Zurita a lo largo de su obra poética y artística, propone otro orden de lo sensible para pensar lo político y lo afectivo y lo hace a través de un uso distinto de los materiales del dolor de la historia chilena. Si bien los referentes a la realidad aludida están en permanente tensión entre lo local (Chile) y lo transnacional (todos los países, todos los mares, la humanidad entera), lo crucial de su proyecto estético es aludir al resto opaco y esquivo del dolor que no se puede tratar pero que se debe escuchar en su materialidad acústica de grito y chillido. Así como el autor interviene el cielo de New York o un almacén de la India como un modo del desacuerdo-resistencia frente a ciertas políticas estatales o mediáticas, de la misma forma interviene la geografía que la poesía nombra –el océano Pacífico, la cordillera de los Andes, el desierto de Atacama, los glaciares- haciéndola devenir en “imágenes de pasiones”, en puntos intensivos y densos de dolor. El paisaje se desquicia; los mares caen, las cordilleras se hunden, los acantilados marchan, el cielo se vuelve mar, el mar se vuelve témpano de hielo como si el límite para el dolor humano se hubiese quebrado y todo el territorio nacional, en su materialidad mineral, vegetal animal, humana participara al unísono de esa falta indecible, de esa densidad afectiva que se desencadena y se irradia en el cuerpo muerto del país que es también el cuerpo muerto de otras zonas dolientes del mundo: “El Pacífico se hunde, y sus restos caen/ante nosotros como caen los restos de nuestro/corazón”; “El Pacífico también es una /estrella muerta en el fondo del mar de piedras./Debajo de las piedras el sepulcro del mar”; “Frente a las cataratas del Pacífico allá donde todo este/mundo se derrumba y son nuestras vidas el derrumbado/océano que cae mundo abajo como una interminable/ruina destrozado precipitándose en esos horizontes/ Porque todos somos el mar precipitándose todos el destrozado horizonte/…¿lo oyen?/…nosotros que fuimos/desmembrados vimos las cataratas de nuestras vidas y/era todo el océano el que se derrumbaba rompiéndose/ Así: “ (Escena 404).

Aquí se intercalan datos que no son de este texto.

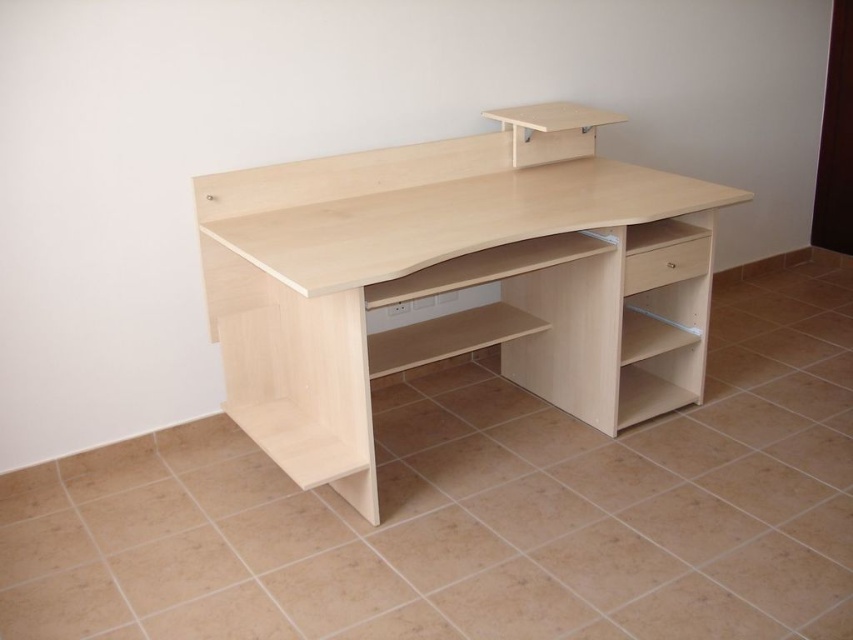
Question: Among these points, which one is farthest from the camera?

Choices:
 (A) (647, 257)
 (B) (434, 220)

Answer: (A)

Question: Which object is closer to the camera taking this photo?

Choices:
 (A) light wood computer desk at center
 (B) light wood drawer at right

Answer: (A)

Question: Which point is closer to the camera?

Choices:
 (A) light wood drawer at right
 (B) light wood computer desk at center

Answer: (B)

Question: Can you confirm if light wood computer desk at center is bigger than light wood drawer at right?

Choices:
 (A) no
 (B) yes

Answer: (B)

Question: Where is light wood computer desk at center located in relation to light wood drawer at right in the image?

Choices:
 (A) left
 (B) right

Answer: (A)

Question: Does light wood computer desk at center appear on the right side of light wood drawer at right?

Choices:
 (A) yes
 (B) no

Answer: (B)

Estos versos, al señalar el carácter colectivo del dolor que es de todos, que es lo común a todos (“todos somos el mar precipitándose”), insisten en la pregunta por la escucha (“¿lo oyen?”), en un país y una patria “no oídos”, porque como señala Brodsky en Menos que uno (2006): “un poeta es como un pájaro que gorjea, independientemente de la ramita que se pose, con la esperanza de que haya un auditorio, aunque solo sean las hojas” (155). Entonces la reiteración y apelación a la escucha es el modo que tiene la poesía de Zurita de decirnos que es el en oído, y no solo en la voz, donde la palabra se realiza y alcanza su máximo grado de convocación.
El mar entonces en estos poemas es a la vez: derrumbe, caída, descenso de una comunidad que se ahoga en “los flujos y reflujos de la desgracia”; archivo de los gritos hundidos, de las palabras muertas e inaudible de los torturados y desaparecidos; marea de residuos y escombros que emergen de las aguas del naufragio y se deposita en la arena: “frente al Pacífico un día x en una playa chilena un/poco más allá Chile flotaba ondeando suavemente como /a veces emergen flotando los cuerpos muertos en la playa”; “Cuando nuestras vidas se nos derrumbaron como/bloques de hielo en el mar y muriendo vimos la/escarchada línea del horizonte/…/Flotando sobre la congelada tierra y los hielos/que se abren como el Pacífico bajo la guillotina/del cielo sí: cuando todo lo que amanece está/muerto y es la muerte el amanecer suramericano”.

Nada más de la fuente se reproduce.